In the East Lansing Public Library on Abbot Road in East Lansing is a small but select art gallery that features local talent. Located just north of the Children’s Room, the North Foyer Gallery is not as well known in this region as it should be. Here, along three walls, is found some intriguing contemporary interpretive art. The limited space available means that only a few artists can be exhibited at any one time. Still, good things frequently come in small packages.

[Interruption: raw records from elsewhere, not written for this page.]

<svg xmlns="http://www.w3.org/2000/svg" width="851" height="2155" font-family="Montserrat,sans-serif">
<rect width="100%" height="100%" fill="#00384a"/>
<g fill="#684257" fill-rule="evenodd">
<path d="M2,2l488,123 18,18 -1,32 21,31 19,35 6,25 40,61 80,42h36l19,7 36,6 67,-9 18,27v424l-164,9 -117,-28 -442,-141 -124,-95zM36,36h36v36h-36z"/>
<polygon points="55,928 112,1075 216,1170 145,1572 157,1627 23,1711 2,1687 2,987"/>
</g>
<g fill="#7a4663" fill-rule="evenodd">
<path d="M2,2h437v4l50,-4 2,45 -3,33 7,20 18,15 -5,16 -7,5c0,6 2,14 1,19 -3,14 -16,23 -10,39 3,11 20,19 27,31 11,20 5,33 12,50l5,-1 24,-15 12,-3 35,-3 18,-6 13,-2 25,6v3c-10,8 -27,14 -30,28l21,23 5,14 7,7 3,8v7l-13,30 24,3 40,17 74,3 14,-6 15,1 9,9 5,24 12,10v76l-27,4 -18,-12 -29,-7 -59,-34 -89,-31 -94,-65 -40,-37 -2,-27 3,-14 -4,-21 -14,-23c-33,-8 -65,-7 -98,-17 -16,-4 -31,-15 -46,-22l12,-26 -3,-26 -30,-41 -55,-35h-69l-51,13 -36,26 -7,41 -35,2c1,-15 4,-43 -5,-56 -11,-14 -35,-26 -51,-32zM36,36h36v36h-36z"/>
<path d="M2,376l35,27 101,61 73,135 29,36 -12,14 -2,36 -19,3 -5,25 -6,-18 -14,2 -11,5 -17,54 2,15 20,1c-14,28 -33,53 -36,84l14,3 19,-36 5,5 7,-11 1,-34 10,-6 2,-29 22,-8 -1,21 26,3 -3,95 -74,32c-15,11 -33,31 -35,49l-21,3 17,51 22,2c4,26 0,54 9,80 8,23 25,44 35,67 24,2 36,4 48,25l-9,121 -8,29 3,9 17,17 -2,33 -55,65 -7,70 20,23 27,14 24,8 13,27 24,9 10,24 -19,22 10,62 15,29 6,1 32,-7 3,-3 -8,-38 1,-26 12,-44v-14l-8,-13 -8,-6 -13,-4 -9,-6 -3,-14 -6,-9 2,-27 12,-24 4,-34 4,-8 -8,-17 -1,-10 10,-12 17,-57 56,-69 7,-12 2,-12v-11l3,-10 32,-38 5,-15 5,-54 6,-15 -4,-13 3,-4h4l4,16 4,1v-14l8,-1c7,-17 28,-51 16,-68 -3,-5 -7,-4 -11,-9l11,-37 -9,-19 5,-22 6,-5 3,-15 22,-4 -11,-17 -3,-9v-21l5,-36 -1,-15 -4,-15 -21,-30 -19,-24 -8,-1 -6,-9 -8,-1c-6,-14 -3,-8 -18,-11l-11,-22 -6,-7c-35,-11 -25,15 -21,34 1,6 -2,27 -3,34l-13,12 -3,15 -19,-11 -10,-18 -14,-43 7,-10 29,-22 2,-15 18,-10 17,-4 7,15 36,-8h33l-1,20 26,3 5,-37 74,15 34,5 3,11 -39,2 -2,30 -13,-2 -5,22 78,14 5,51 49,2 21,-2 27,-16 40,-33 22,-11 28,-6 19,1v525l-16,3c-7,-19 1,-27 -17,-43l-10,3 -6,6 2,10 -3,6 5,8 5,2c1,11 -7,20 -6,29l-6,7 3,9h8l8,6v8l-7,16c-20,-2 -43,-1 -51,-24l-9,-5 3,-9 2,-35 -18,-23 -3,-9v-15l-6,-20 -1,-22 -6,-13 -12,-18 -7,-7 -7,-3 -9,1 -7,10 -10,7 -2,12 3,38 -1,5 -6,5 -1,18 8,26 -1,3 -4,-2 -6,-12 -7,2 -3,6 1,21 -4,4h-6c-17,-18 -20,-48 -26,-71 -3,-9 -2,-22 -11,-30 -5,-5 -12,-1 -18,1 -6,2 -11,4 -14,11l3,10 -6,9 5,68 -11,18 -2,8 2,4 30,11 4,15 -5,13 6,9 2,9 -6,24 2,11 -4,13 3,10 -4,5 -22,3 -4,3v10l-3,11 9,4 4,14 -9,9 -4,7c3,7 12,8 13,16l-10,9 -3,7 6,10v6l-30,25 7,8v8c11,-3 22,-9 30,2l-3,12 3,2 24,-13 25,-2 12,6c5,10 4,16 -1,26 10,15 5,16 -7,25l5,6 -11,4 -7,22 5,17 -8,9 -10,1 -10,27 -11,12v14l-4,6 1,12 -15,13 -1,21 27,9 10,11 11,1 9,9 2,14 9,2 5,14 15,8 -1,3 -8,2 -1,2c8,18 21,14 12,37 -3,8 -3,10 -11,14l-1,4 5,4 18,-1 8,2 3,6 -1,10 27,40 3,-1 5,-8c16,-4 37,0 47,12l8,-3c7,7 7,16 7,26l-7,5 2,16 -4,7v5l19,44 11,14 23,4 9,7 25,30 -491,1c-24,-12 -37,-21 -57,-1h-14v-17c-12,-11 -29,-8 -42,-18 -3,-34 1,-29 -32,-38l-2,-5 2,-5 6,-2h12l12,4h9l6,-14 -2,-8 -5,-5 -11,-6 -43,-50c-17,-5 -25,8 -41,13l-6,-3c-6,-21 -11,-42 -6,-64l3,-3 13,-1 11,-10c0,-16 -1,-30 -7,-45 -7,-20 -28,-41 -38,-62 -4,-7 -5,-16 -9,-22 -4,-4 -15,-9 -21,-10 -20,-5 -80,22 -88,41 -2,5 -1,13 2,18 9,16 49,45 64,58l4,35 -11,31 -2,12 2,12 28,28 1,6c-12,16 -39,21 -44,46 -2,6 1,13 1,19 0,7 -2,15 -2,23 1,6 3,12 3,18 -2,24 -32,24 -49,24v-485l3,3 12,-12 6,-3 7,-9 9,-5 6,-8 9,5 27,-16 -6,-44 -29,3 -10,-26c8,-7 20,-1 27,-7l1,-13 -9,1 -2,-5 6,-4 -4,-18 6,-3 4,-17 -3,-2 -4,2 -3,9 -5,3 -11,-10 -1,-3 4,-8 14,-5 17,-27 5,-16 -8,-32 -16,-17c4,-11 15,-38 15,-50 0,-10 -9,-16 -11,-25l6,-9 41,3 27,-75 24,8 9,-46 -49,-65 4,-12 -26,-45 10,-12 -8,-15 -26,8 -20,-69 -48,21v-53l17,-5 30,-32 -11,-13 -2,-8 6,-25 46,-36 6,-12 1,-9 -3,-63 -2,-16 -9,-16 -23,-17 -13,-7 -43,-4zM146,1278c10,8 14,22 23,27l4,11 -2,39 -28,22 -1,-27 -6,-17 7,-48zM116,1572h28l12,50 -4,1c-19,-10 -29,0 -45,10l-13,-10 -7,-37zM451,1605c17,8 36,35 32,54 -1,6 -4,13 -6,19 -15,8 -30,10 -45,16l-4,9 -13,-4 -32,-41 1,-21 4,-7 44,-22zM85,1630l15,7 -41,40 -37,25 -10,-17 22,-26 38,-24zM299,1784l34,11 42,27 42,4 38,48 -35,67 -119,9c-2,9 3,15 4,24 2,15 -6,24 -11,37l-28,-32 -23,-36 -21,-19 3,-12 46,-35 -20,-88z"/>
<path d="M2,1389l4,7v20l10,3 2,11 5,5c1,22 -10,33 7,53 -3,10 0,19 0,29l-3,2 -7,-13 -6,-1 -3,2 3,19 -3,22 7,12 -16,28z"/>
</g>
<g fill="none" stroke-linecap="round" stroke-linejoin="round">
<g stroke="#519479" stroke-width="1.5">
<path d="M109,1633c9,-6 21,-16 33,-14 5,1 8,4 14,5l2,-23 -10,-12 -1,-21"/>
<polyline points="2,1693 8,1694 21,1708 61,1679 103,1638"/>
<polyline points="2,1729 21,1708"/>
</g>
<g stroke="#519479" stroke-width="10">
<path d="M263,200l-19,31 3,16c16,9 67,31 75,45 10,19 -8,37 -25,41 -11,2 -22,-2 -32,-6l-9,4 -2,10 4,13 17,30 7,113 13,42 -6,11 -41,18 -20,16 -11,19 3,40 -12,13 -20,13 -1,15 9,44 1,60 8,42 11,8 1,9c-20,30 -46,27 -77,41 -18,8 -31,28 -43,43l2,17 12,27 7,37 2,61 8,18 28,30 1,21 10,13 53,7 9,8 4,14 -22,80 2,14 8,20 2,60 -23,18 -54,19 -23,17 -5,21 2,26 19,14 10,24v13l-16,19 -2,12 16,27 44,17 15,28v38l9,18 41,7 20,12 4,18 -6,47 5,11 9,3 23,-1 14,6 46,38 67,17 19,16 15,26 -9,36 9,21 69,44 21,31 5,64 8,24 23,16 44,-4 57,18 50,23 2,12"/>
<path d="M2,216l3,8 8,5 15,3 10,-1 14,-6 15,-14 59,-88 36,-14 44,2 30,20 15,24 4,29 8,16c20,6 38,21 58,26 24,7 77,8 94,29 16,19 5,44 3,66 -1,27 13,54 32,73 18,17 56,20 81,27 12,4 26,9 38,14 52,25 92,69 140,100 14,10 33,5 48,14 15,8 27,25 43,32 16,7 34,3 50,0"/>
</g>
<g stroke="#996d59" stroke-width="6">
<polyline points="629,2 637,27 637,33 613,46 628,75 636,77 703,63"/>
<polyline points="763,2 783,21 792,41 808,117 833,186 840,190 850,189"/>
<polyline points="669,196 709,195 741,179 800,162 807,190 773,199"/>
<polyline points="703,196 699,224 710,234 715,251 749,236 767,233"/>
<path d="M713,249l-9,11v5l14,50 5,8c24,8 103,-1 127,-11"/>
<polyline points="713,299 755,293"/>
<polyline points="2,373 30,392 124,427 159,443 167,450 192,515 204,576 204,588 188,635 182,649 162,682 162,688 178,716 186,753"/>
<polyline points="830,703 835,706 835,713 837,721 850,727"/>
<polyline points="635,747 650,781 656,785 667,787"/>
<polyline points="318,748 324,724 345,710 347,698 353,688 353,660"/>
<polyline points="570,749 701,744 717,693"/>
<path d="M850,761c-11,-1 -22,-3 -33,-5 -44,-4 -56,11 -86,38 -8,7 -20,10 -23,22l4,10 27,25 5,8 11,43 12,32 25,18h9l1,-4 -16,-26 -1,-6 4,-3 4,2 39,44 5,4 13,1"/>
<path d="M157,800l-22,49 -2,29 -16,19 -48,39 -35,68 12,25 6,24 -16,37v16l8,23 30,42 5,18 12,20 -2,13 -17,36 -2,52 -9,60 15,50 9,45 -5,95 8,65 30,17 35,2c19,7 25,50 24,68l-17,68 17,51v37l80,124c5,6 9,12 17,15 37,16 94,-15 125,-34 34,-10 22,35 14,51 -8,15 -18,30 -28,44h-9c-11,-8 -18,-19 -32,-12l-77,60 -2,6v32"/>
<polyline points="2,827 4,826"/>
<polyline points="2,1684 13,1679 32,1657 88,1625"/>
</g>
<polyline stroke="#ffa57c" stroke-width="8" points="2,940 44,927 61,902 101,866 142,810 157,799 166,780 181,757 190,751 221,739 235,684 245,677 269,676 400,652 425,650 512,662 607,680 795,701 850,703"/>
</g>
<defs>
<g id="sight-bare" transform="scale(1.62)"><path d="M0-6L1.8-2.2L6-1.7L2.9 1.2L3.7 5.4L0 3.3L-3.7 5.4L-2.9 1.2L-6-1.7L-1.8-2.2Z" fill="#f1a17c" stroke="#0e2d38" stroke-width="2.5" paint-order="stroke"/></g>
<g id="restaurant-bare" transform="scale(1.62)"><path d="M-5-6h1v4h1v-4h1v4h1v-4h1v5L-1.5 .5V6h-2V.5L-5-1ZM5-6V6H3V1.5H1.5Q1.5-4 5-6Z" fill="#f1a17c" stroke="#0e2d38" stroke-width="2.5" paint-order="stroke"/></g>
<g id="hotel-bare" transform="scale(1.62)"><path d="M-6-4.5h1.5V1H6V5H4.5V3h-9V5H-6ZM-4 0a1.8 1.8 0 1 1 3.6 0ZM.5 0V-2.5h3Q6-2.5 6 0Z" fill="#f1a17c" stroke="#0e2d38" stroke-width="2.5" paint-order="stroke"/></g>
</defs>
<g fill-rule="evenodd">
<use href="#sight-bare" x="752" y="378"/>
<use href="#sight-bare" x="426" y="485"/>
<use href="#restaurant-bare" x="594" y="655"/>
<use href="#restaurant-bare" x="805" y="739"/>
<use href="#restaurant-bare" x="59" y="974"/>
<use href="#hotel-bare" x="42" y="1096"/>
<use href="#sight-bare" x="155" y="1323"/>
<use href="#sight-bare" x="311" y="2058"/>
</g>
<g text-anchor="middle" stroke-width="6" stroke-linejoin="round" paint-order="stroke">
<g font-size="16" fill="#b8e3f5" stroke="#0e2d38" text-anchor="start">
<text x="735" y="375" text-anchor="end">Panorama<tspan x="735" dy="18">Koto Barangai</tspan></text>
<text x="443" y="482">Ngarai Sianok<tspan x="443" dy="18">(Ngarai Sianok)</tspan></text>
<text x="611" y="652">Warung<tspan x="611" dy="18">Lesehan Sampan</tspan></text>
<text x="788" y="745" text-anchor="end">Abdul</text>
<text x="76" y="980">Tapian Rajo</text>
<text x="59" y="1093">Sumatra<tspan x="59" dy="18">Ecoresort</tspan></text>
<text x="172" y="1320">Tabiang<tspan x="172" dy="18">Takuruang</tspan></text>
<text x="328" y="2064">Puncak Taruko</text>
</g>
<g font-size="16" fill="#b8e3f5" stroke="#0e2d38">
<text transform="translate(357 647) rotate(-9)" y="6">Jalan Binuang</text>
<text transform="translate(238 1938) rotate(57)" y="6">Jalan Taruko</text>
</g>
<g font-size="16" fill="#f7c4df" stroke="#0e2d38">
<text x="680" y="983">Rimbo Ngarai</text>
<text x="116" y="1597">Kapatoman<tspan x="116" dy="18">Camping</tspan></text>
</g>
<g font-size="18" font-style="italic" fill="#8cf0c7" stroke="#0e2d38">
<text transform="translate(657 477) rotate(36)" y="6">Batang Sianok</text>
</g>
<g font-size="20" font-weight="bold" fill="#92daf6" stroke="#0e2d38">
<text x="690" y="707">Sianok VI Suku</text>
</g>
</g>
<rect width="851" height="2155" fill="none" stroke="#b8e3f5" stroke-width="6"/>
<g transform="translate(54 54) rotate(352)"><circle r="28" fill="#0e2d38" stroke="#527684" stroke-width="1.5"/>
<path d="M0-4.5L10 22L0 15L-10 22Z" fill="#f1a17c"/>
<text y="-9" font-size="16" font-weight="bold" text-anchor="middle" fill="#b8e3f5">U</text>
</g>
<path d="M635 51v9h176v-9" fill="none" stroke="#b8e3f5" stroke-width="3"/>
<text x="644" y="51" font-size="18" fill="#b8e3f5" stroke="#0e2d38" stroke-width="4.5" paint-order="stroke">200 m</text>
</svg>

Current exhibits emphasized
The exhibits rotate on a periodic basis. This is somewhat akin to the larger Lansing Art Gallery nearby (see the author’s article at hornface.com}. And, as with that gallery, the works exhibited may be for sale. Usually, the descriptions of the works come with biographical information on the artists who made them. This naturally helps to orient the visitor to the background of the artist, as well as to the current exhibit.
On display now
The Gallery is presently featuring three artists from dissimilar experience but united in the wise use of space devoted to them. One first encounters the works of Margot Evans, a former Michigan State University faculty member whose works have been praised domestically and as far away as Vienna. Her chief work is a larger than life rectangular tapestry called Childhood Scenes. An incredibly complicated work, it is broken down into many subsections, all revolving around the common theme of childhood. One scene, for example, shows children dancing in a circle. Other scenes depict happy visions of goldfish, birds, trees and leaves. Against the sky, a fanciful backdrop of castles is seen, and the whole is bordered by a geometric pattern on all four sides. It took Ms. Evans 2500 hours to complete this work in 1982! The composition was stitched in wood on burlap and is a standout for its vivid colors and its evocation of an idealized past.
Also featuring …
Two other artists are also on current display. One is Margaret Meade-Turnbull, who has exhibited at Alma College and at the University of Michigan, among many other venues. She prefers to work in etchings en route to watercolors, although she began in oils. Six of her works are displayed in a panel series along one wall. They all feature the same blonde woman as a wrapped form wearing a towel, reflecting Ms. Meade-Turnbull’s fascination with the human figure. She has taught at Lansing Community College and has also exhibited at the Lansing Art Gallery. Finally, a third wall is currently devoted to the works of Doug DeLind, who likes to work with clay, although he also does drawings. His works have been displayed at galleries in Peoria, Kansas City, Pittsburgh and Milwaukee. His display includes 20 Small Heads, mounted on a stand or suitable for stringing along a necklace. Also featured are an octopus on a stand and three cats. All betray a comic approach to their subjects. He also does male figures, but prefers to do quick sketches in black charcoal on white paper, as opposed to a more methodical style. Nick, a male model, supplied the subject for these works. Interestingly, Mr. DeLind has been juxtaposed with Ms. Meade-Turnbull before, and sees himself as a foil for her work. His position is actually philosophical, and he explains it in terms of the classic Hegelian dialectic; that is, thesis-antithesis-synthesis. As can be readily seen, this small gallery–only dedicated in June 1991–has already come a long way, and has so much to offer. Information for this article was obtained from the gallery visit and the library website.